* **RECORDS TO PROCESS**
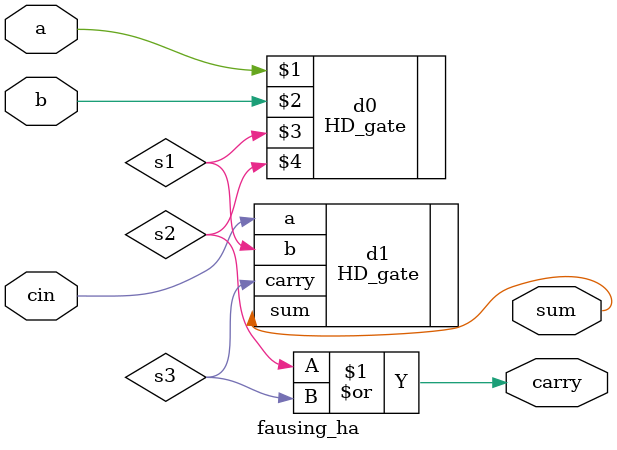
<source format=v>
`timescale 1ns / 1ps


module fausing_ha(
    input a,
    input b,
    input cin,
    output sum,
    output carry
    );
    wire s1,s2,s3;
    HD_gate d0(a,b,s1,s2);
    HD_gate d1(.a(cin),.b(s1),.sum(sum),.carry(s3));
    assign carry=s2 | s3;
endmodule

</source>
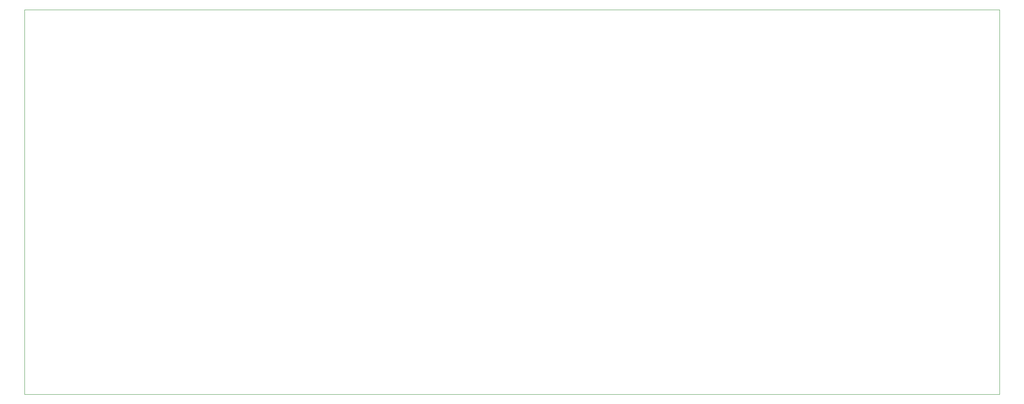
<source format=gbr>
G04 #@! TF.GenerationSoftware,KiCad,Pcbnew,(6.0.0-0)*
G04 #@! TF.CreationDate,2021-12-28T20:37:27+01:00*
G04 #@! TF.ProjectId,psu-mosfet-160w,7073752d-6d6f-4736-9665-742d31363077,rev?*
G04 #@! TF.SameCoordinates,Original*
G04 #@! TF.FileFunction,Profile,NP*
%FSLAX46Y46*%
G04 Gerber Fmt 4.6, Leading zero omitted, Abs format (unit mm)*
G04 Created by KiCad (PCBNEW (6.0.0-0)) date 2021-12-28 20:37:27*
%MOMM*%
%LPD*%
G01*
G04 APERTURE LIST*
G04 #@! TA.AperFunction,Profile*
%ADD10C,0.050000*%
G04 #@! TD*
G04 APERTURE END LIST*
D10*
X20066000Y-23622000D02*
X20066000Y-107442000D01*
X232410000Y-107442000D02*
X232410000Y-23622000D01*
X20066000Y-107442000D02*
X232410000Y-107442000D01*
X232410000Y-23622000D02*
X20066000Y-23622000D01*
M02*

</source>
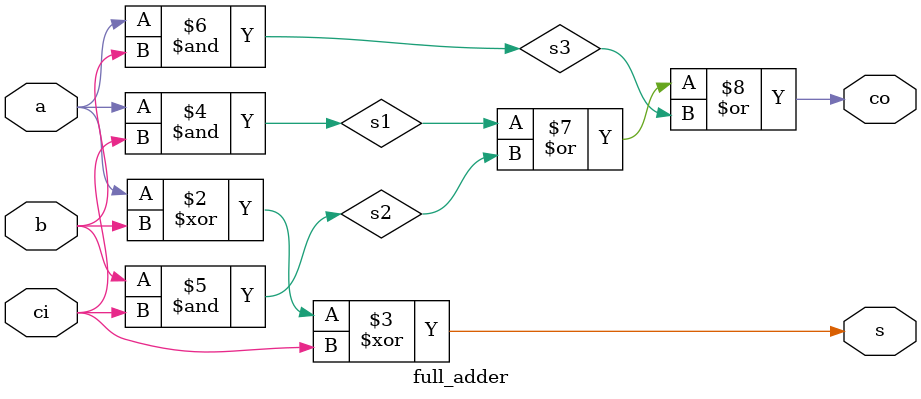
<source format=v>
 module full_adder( a ,b , s ,ci,co );

 input a ;
  wire a ;
  input b ;
  wire b ;
  input ci ;
 wire ci ;
 
reg s1,s2,s3;
 output co ;
 reg co ;
 output s ;
reg s;
always @(a or b or ci)
	begin
		s = (a^b)^ci;
		s1 = a&ci;
		s2 = b&ci;
		s3 = a&b;
		co = (s1|s2)|s3;
	end
endmodule

</source>
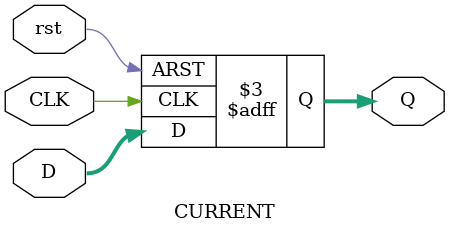
<source format=v>
module CURRENT(CLK,rst, D, Q);
  input CLK, rst;
  input [3:0] D;
  output reg [3:0] Q ;
  always @ (posedge CLK or negedge rst)
  begin
    if(!rst) Q <= 0;
	 else Q <= D;
  end
endmodule
</source>
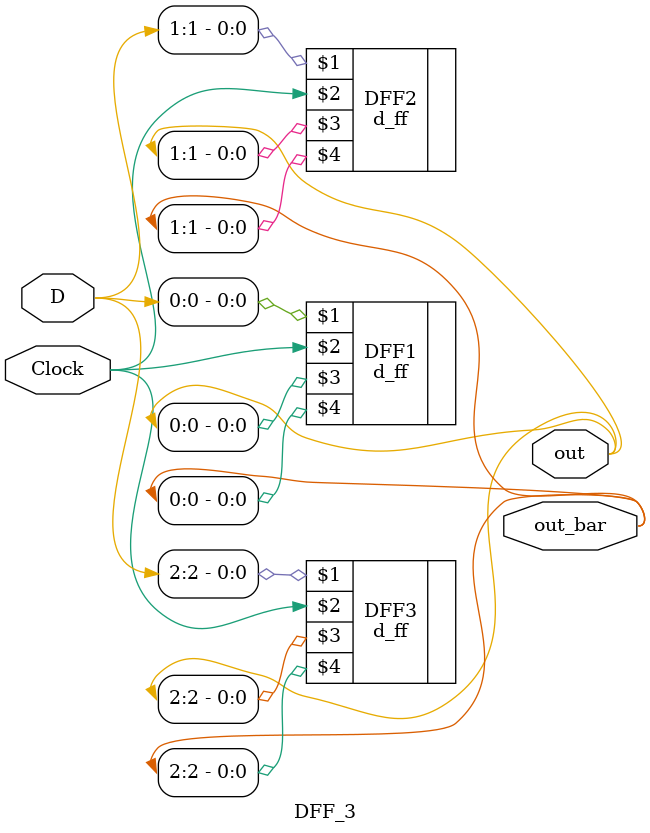
<source format=v>
module DFF_3(D,Clock,out,out_bar);
	input[2:0] D;
	input Clock;
	output[2:0] out;
	output[2:0] out_bar;
	d_ff DFF1(D[0],Clock,out[0],out_bar[0]);
	d_ff DFF2(D[1],Clock,out[1],out_bar[1]);
	d_ff DFF3(D[2],Clock,out[2],out_bar[2]);
	//d_ff(D,Clock,Q,Q_bar)
endmodule
</source>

* **DIRECTIONS FOR THIS TASK**
The answer must be every line of the entries that includes the word "carry".

* **TASK RESPONSE**
    output carry
    HD_gate d1(.a(cin),.b(s1),.sum(sum),.carry(s3));
    assign carry=s2 | s3;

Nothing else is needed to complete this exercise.